Ainsi, sur les 16 017 marchés examinés en 1994 par les services déconcentrés de la direction générale de la Concurrence, de la Consommation et de la Répression des Fraudes, 4 827 soit 30% ont suscité des observations pour irrégularités, et des propositions de suite à donner adressées aux préfets : 1 272 déférés aux tribunaux administratifs et 40 recours pré-contractuels notamment étaient préconisés. En réalité, les préfets ont adressé des observations, ou classé sans suite 84% des dits cas litigieux, et saisi les tribunaux administratifs dans seulement 228 cas. La saisine des chambres régionale des comptes (8) et l’information de la Mission interministérielle d’enquête sur le marchés (M.I.E.M.) (vingt cas) sont encore plus rares.
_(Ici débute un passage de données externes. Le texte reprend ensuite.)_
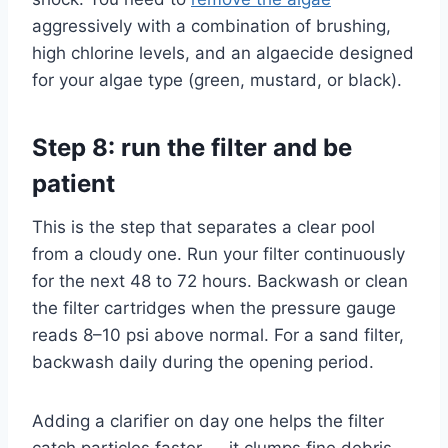
aggressively with a combination of brushing,
high chlorine levels, and an algaecide designed
for your algae type (green, mustard, or black).
Step 8: run the filter and be
patient
This is the step that separates a clear pool
from a cloudy one. Run your filter continuously
for the next 48 to 72 hours. Backwash or clean
the filter cartridges when the pressure gauge
reads 8–10 psi above normal. For a sand filter,
backwash daily during the opening period.
Adding a clarifier on day one helps the filter
catch particles faster — it clumps fine debris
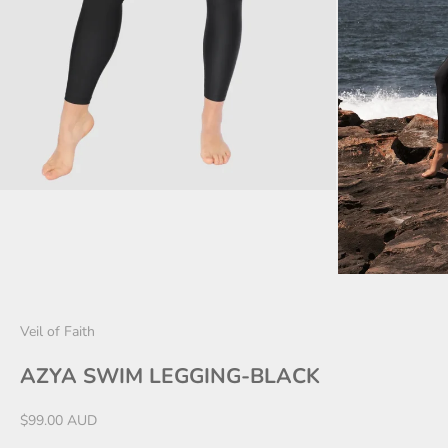
Veil of Faith
AZYA SWIM LEGGING-BLACK
Sale price
$99.00 AUD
Quelques suggestions déjà formulées dès 1994 par la commission Séguin mériteraient d’aboutir : désignation automatique par le président de la chambre régionale des comptes d’un « représentant qualifié » à la commission d’appel d’offres pour examiner s’il y a eu manquement aux règles de marchés publics, et particulièrement dans le cas d’un appel d’offres déclaré infructueux ; création d’un corps indépendant d’expertise, centré autour d’une mission exclusive de conseil à l’acheteur public, alors qu’aujourd’hui, le conseil est également exercé par un organe doté d’une mission de contrôle. Insister sur le conseil, sans toutefois déresponsabiliser ni déposséder l’acheteur public de la définition de ses besoins et objectifs et de ses choix, pourrait se révéler utile eu égard à la technicité des marchés, à laquelle une petite collectivité n’est pas forcément toujours en mesure de faire face, et à la difficulté d’apprécier certains critères (cas des O.A.B.).
Quelles que soient les règles, c’est la capacité des responsables politiques et administratifs à en comprendre et en accepter l’esprit et à les appliquer, parce qu’ils reconnaissent que les textes sont « la moins mauvaise réponse possible » à leurs intérêts et préoccupations, pour paraphraser une formule célèbre, qui détermineront la réussite d’une réforme des marchés publics. Au delà du droit, ce sont les mœurs politico-administratives du pays, autant que l’éthique des affaires, que les pratiques actuelles mettent en cause.